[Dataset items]
⁂

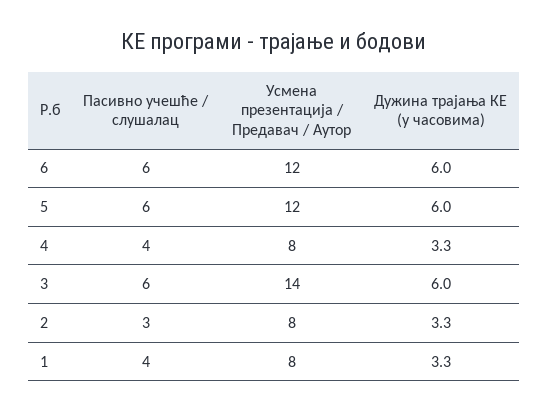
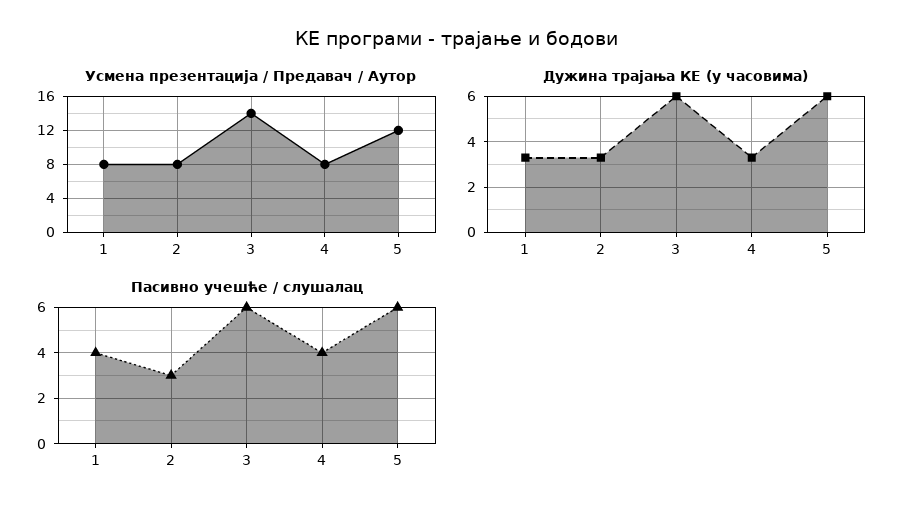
  {
    "Пасивно учешће / слушалац": {
-     "6": 6,
      "5": 6,
      "4": 4,
      "3": 6,
      "2": 3,
      "1": 4
    },
    "Усмена презентација / Предавач / Аутор": {
-     "6": 12,
      "5": 12,
      "4": 8,
      "3": 14,
      "2": 8,
      "1": 8
    },
    "Дужина трајања КЕ (у часовима)": {
-     "6": 6,
      "5": 6,
      "4": 3.3,
      "3": 6,
      "2": 3.3,
      "1": 3.3
    }
  }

⁂

*WHAT THE TASK ASKS*
Output the records above exactly, omitting the pictures.

*RESPONSE AREA*
  {
    "Пасивно учешће / слушалац": {
-     "6": 6,
      "5": 6,
      "4": 4,
      "3": 6,
      "2": 3,
      "1": 4
    },
    "Усмена презентација / Предавач / Аутор": {
-     "6": 12,
      "5": 12,
      "4": 8,
      "3": 14,
      "2": 8,
      "1": 8
    },
    "Дужина трајања КЕ (у часовима)": {
-     "6": 6,
      "5": 6,
      "4": 3.3,
      "3": 6,
      "2": 3.3,
      "1": 3.3
    }
  }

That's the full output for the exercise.